Controversy surrounding My Health Record continues, as the deadline to opt out of the digital database fast approaches.
Despite a senate inquiry into the matter recommending that it be postponed for 12 months, supported by Labor and the Greens, the coalition has chosen to go ahead with its plan giving Australians until 15 November, after which around 17 million Australians will automatically have a health record created for them.
It will include their medical data from the past two years including every doctor they have visited, medical conditions, pharmaceutical data, and pathology results – all of which will automatically become available to some 900,000 medical practitioners across the country – a reality that concerns Dr Con Costa.
The outspoken Sydney-based practitioner says it could have long-term implications on patients if the data gets into the wrong hands.
He believes the original idea for My Health Record, which was designed as an opt-in record for complex care patients and already had six million Australians on board, made sense.
“I’m feeling very unhappy that something that started off as a doctors and computer people trying to help patients with chronic medical conditions – an elective scheme where the doctor and the patient decided, making an informed decision assisted by independent advice from their doctor – has changed,” Dr Costa told Neos Kosmos.
It is estimated that 40 per cent of Australians have yet to hear about My Health Record, a concerning figure given Dr Costa treats a large percentage of culturally and linguistically diverse (CALD) patients.
“They say it will be personally operated by you; you will have control. You can go in, you can take stuff out – which reduces the effectiveness of it anyway, you can block people from seeing it – great, sounds fantastic. None of my patients can do that! None are computer literate; they’re older Greeks or migrants,” he says.
To help ease concerns, this week Health Minister Greg Hunt unveiled changes to the My Health Record legislation. Among them, the doubling of fines to $315,000 or up to five years’ jail for those that misuse the e-health system, and that the Australian Digital Health Agency (ADHA) cannot delegate access to patient records to other entities, health insurers cannot access records, and employers may not use them to discriminate against workers.
But the legislation is unlikely to be set in stone by 15 November.
“There’s no law to prevent the sale of this private data to insurance companies and the corporations.
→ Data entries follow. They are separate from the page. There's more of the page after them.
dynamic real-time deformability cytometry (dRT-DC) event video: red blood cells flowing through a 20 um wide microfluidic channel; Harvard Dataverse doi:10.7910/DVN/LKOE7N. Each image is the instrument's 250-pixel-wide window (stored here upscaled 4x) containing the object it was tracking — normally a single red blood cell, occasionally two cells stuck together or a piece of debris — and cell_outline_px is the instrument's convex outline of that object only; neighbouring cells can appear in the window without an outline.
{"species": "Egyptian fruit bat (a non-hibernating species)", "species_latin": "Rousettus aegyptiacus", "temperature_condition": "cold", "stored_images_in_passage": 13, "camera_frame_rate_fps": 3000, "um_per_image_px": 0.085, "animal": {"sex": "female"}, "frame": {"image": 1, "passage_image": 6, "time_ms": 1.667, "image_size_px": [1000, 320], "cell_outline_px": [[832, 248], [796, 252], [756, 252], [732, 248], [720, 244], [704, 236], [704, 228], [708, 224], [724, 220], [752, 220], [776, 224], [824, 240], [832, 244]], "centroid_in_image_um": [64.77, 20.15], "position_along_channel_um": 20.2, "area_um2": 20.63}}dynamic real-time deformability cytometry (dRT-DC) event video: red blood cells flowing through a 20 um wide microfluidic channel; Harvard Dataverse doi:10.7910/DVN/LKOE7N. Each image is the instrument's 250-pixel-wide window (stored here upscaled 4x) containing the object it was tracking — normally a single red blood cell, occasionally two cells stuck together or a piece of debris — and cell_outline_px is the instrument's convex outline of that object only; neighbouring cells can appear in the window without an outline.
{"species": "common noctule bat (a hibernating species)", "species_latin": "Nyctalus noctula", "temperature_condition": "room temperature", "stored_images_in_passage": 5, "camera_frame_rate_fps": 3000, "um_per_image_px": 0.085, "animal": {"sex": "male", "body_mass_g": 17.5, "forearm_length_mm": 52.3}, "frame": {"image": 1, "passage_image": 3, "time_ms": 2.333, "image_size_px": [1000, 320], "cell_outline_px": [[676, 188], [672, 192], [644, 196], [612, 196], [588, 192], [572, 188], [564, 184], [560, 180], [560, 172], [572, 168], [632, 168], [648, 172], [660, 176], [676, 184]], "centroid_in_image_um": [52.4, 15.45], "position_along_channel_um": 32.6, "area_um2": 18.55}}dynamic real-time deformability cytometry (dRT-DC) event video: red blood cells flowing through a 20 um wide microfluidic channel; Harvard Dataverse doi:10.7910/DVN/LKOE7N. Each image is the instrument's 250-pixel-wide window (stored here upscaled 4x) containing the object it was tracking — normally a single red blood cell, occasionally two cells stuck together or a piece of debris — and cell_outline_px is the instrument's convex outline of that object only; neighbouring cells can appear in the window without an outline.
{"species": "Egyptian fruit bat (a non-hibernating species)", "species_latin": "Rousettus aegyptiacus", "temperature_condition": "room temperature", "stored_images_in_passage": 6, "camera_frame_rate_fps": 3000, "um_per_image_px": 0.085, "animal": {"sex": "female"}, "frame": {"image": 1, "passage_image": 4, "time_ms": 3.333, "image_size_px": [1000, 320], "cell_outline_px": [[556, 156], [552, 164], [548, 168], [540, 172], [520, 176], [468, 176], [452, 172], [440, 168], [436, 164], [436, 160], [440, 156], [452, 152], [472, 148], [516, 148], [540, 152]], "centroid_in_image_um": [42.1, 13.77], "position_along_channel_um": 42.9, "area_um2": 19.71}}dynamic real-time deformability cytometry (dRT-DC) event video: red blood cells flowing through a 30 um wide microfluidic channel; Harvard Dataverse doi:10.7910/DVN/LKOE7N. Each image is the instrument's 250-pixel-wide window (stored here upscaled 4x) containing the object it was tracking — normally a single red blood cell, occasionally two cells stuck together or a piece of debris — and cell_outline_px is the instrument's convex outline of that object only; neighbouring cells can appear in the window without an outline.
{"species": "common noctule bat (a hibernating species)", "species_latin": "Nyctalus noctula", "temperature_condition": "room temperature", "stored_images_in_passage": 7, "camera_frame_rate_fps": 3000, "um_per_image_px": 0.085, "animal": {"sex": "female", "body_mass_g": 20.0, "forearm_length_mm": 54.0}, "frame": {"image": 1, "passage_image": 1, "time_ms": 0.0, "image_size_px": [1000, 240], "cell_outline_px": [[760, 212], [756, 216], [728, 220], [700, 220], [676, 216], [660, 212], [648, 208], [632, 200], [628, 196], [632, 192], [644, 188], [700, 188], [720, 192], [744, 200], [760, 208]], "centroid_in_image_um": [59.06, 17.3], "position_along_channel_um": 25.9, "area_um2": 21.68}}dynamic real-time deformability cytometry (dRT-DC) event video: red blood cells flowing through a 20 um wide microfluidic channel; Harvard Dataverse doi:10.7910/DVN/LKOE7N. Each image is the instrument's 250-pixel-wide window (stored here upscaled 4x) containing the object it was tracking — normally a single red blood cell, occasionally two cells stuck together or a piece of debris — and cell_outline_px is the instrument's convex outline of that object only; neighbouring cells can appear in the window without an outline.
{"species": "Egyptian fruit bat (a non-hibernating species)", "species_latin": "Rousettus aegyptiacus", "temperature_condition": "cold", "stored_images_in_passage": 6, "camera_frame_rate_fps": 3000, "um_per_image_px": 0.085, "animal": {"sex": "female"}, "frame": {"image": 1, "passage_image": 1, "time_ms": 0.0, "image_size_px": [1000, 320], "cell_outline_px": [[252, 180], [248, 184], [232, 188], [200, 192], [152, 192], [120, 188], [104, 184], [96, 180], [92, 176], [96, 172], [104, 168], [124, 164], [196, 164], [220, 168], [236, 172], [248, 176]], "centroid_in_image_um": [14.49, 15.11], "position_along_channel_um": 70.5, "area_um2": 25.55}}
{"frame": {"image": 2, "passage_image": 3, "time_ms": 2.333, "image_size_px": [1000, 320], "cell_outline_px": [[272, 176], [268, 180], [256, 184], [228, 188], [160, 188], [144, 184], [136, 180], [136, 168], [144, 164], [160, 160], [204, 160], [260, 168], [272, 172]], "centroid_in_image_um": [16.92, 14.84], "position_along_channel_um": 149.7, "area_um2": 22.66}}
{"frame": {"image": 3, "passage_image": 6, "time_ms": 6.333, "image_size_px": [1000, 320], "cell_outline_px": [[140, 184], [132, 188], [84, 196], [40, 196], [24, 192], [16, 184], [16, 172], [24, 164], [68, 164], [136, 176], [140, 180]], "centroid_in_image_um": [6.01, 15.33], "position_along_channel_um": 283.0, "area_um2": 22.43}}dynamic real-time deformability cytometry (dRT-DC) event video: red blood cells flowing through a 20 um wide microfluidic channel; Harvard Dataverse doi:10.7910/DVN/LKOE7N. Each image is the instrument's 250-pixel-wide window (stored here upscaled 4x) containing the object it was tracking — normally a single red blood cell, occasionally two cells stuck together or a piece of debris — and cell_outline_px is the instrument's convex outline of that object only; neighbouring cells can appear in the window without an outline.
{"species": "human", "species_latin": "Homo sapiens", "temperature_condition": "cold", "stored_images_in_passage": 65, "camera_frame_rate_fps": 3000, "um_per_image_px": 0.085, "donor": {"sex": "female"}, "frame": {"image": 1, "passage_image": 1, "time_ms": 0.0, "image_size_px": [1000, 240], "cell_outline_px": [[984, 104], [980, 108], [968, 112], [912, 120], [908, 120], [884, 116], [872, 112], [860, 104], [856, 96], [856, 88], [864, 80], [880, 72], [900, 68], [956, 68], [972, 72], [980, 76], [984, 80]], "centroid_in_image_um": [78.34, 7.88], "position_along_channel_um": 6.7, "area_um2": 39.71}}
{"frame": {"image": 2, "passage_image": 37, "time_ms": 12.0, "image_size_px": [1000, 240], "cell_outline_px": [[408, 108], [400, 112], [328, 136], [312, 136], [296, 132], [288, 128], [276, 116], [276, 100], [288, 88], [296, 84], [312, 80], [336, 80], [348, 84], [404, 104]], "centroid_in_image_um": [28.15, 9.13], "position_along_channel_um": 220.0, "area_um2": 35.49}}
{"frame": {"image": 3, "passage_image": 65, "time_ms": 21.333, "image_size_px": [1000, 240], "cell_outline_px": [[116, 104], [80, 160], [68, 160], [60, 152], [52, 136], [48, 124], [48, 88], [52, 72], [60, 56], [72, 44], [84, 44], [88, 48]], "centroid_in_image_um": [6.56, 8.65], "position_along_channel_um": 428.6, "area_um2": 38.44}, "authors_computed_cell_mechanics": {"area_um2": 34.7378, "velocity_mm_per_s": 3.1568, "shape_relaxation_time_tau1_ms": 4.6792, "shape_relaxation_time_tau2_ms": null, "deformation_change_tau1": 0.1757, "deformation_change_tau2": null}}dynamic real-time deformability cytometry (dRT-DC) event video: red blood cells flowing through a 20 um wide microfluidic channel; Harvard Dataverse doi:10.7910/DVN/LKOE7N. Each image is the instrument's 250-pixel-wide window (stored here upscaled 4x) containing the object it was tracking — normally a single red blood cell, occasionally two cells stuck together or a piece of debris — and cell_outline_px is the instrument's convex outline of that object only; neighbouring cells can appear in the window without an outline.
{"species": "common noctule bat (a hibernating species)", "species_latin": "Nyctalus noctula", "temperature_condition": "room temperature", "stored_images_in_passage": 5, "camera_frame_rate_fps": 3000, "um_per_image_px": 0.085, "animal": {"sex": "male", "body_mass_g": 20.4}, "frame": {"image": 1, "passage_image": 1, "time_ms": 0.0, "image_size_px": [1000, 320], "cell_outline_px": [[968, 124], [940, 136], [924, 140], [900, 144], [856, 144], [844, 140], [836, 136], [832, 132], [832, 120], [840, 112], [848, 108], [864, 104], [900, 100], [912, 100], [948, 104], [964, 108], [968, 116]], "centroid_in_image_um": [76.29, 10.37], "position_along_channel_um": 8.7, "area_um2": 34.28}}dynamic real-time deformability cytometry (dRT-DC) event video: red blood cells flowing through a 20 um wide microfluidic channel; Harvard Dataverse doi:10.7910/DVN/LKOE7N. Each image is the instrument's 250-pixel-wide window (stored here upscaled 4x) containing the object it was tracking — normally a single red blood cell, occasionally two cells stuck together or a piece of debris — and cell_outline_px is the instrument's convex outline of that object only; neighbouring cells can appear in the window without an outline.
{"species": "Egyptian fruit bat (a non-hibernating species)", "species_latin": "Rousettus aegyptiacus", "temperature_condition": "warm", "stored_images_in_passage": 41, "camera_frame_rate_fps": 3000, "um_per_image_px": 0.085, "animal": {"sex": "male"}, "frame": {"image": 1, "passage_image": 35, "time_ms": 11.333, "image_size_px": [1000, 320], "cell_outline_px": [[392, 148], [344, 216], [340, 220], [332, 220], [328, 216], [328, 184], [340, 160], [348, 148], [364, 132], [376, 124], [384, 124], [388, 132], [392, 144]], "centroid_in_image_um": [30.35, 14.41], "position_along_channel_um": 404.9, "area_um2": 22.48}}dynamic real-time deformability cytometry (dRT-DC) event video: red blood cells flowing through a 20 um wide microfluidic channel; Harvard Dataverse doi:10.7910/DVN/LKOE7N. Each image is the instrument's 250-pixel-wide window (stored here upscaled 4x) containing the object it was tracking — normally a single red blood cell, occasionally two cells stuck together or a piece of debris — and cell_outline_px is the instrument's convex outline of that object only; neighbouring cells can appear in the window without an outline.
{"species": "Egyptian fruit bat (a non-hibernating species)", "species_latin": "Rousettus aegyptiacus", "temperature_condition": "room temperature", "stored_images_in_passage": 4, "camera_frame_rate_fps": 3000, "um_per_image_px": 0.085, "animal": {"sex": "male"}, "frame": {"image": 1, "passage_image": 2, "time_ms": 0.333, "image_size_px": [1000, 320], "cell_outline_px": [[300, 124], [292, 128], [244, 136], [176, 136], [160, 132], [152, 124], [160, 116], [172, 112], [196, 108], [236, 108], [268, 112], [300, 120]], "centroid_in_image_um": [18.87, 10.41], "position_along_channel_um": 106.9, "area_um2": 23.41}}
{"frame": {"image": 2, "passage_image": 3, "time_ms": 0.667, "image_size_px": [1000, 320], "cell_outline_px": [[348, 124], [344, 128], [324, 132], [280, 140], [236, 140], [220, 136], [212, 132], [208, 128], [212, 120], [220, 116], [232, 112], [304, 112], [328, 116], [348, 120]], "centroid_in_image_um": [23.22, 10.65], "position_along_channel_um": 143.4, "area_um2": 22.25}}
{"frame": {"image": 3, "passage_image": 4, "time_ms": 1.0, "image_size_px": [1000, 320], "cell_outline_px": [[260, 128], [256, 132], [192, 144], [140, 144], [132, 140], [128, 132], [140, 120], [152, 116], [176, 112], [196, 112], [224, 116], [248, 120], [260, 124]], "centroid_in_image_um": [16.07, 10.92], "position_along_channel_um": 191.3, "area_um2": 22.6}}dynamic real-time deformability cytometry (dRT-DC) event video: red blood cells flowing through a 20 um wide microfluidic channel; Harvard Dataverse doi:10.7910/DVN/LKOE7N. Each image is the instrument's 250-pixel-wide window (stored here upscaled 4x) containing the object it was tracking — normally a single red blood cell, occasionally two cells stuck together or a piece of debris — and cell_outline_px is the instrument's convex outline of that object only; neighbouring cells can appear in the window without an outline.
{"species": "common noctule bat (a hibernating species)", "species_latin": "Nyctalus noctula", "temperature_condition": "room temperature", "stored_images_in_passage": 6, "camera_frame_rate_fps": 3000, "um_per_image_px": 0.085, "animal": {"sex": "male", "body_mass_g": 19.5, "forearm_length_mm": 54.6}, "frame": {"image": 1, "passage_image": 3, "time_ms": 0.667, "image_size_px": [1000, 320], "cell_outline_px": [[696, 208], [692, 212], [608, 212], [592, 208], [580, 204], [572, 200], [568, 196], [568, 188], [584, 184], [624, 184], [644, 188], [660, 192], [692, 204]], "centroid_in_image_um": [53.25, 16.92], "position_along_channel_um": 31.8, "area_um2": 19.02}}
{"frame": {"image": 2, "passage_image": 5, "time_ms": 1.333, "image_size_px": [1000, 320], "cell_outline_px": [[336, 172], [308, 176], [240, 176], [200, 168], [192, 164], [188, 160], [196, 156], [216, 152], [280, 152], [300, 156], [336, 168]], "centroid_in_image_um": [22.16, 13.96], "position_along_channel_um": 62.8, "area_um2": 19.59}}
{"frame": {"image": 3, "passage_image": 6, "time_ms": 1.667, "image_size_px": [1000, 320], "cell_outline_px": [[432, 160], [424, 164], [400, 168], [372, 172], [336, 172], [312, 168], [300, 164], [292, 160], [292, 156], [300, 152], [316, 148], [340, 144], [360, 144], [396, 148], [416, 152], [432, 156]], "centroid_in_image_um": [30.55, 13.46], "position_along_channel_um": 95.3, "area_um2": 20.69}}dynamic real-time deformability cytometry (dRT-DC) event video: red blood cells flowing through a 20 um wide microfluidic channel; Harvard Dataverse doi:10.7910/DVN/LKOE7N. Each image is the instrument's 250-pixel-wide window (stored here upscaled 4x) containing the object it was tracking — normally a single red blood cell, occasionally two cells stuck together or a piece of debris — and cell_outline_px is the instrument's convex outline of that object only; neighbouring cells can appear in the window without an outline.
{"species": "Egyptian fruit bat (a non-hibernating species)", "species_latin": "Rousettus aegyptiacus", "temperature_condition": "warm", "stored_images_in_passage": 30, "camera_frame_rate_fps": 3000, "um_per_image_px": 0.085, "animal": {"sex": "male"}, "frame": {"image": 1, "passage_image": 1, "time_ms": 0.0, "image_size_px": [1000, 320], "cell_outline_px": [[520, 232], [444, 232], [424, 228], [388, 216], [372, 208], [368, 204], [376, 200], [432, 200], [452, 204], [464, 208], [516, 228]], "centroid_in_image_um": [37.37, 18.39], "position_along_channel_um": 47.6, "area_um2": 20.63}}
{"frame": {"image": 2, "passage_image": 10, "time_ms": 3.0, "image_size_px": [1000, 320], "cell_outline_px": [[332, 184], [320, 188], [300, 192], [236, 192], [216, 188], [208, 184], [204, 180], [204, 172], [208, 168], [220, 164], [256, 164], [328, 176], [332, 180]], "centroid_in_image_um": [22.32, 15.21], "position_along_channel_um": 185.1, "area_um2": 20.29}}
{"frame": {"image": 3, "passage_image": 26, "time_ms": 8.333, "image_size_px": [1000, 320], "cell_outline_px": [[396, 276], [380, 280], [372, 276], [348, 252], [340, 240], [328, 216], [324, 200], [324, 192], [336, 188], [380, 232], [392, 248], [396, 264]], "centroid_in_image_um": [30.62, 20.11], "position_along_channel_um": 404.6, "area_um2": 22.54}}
If someone hacked it, or even if the government wanted to later sell the data to get the money back for all these costs,” he says.
“The government’s saying now we’re going to introduce some rules to say that the government can’t do that, but who’s to say that they can’t change the laws down the track and say ‘well maybe we can sell a little bit'” – a claim that may not be all that far fetched.
My Health Record after all has a privacy framework that is identical to England’s failed system, cancelled after it was found to be selling patient data to drug and insurance companies.
“The big money this century isn’t going to be from gold or uranium in the ground, it’s going to be from this mass data. If you can get mass data you will control everything: economy, profits,” he says.
“How come Medicare has no money, the ABC has been cut back, so has Centrelink. There’s no money for anything, and yet this thing … they can’t throw enough money at it. You start getting suspicious.”
Meanwhile it would seem Dr Costa isn’t the only physician with concerns, the numbers speaking for themselves.
“Three quarters of Australia’s GPs have opted out – 30,000 specialists, only 300 have shown any interest. In other words, all the specialists are not in, so why am I sharing my record if the specialist isn’t in? It’s absolutely scandalous.”
Adding to Dr Costa’s concerns is monetary incentive for uploading patients’ data, with a payment of up to $50,000 per year, per medical practice being allocated. Taking his Hippocratic Oath seriously, he says this creates a conflict of interest.
“My responsibility as a doctor is to protect you, that’s what you come to me for. And I think now they’re forcing the doctors into an unethical position. So you sit down with your doctor, and your doctor says ‘I’ll upload this, it’s good for you’ but the doctor’s not saying ‘and I’m going to get $50,000 a year for doing this’,” he explains.
While the record has in large part been justified to ensure better treatment of patients, with more accurate information, Dr Costa says that the biggest factor when it comes to mistakes in the medical field is a lack of time with the patient for critical thinking, a direct cause of a lack of funding for Medicare.
With My Health record estimated to cost over $2 billion with annual costs currently at $500 million, he says the funding would be more wisely injected into Medicare to give doctors more time with patients to better understand problems and manage conditions.
“Let’s be quite clear about this, I would not be talking to you had it stayed as opt in, because what the doctor and patient do voluntarily, that’s their decision. I don’t think it’s safe, but I agree for someone that’s 85 years old, has had cancer and lots of doctors,” says Dr Costa.
“I think My Health Record Opt In was the Trojan horse, getting all the medical professionals involved, thinking we were going to help the chronic, complex patients with this and then once they got us all involved, they changed it to opt out and thought we’d be stupid enough to keep supporting them.
“You asked me why I’m doing this? Wouldn’t you as a doctor? Having been trained in the Hippocratic Oath and watching all this happen, the more I looked at it, the worse the smell got.”